The U.S. EPA is recommending that a portion of downtown Ashland's lakefront be declared a Superfund site.  The Ashland site encompasses Northern States Power Company (NSP) property (including the location of a former manufactured gas plant (MGP) that operated from 1885-1947), a Wisconsin Central Limited Railroad corridor, Kreher Park (formerly the location of City of Ashland's waste water treatment plant), and Chequamegon Bay.

The proposed Superfund designation is based on evidence that benzo(a)pyrene, benzo(a)anthracene, xylenes, ethylbenzene, and other VOCs from former MGP operations have contaminated soils and underlying ground water, and have migrated to Chequamegon Bay.
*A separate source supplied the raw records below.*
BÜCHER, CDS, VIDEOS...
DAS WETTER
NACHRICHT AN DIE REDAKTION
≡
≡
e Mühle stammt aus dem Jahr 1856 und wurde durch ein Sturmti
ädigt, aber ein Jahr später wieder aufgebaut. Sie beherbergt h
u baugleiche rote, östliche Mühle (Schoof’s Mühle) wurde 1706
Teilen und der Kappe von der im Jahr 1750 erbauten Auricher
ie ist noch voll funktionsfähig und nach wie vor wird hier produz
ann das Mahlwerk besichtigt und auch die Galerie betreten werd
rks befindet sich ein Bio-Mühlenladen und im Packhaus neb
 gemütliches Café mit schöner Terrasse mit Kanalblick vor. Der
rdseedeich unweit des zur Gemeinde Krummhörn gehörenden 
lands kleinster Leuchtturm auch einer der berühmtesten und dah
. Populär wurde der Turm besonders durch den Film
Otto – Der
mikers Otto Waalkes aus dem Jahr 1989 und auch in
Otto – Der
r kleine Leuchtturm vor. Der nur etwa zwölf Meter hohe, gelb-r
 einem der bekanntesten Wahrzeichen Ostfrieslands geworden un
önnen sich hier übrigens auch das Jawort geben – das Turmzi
Chequamegon Bay, in Lake Superior, is a recreational fishery and boating area.  A marina is directly adjacent to the site.  The Common Tern, a state endangered species, nests in Chequamegon Bay.  In addition, the Ashland Water Utility, serving 9,115 people, has a water intake pipe in the bay approximately 1,922 feet offshore of the Kreher Park area.

In 1989, the city of Ashland performed an investigation on the Kreher Park area for possible expansion of its existing wastewater treatment facility.  The discovery of contamination from what was believed to be creosote wastes in the subsoils and ground water at Kreher Park prompted the city to abandon the project.

Subsequently, Wisconsin Department of Natural Resources (WDNR) staff performed an assessment of the contamination in 1998.  Soil borings and ground water samples indicated elevated levels of hazardous substances.  WDNR also discovered that Chequamegon Bay sediments directly offshore of Kreher Park contained VOCs, PAHs, and DNAPL oils and tars.  Disturbance of these sediments releases oils and tars to the water column and surface, causing a slick to form on the water surface.

Industrial activities have dominated the lakefront portion of the site for the past 150 years.  Currently, it consists of a landfilled area in the city-owned Kreher Park.  Sawmills operated on the lakefront from the early 1880s through 1931.  The city-owned parcels of the lakefront were created during the late 1880s to the early 1900s by the placement of wood wastes, soil, sand, and demolition wastes into Chequamegon Bay.

During the six decade operation of the MGP, residual coal tars and oils were produced as a by-product from the manufacture of natural gas from coal.  Records indicate that the residual MGP wastes such as coal tar and oils were discharged with the waste water.  On-site fill soils contaminated with coal tar have been found with free product dense non-aqueous phase liquids (DNAPLs) in the base of a former ravine that extends across the NSP facility, indicating that some of the coal tar was disposed on site.

This disposal ravine also contains cinders ash, boiler slag, and demolition debris.  Just north of the ravine is a seep where water, oils and tar flow to the land surface.  Historic drawings refer to a waste tar dump between the seep area and waste water treatment plant.

In 1995 and 1999, NSP conducted investigations that further defined the area of contamination and confirmed the presence of VOCs associated with coal tar wastes.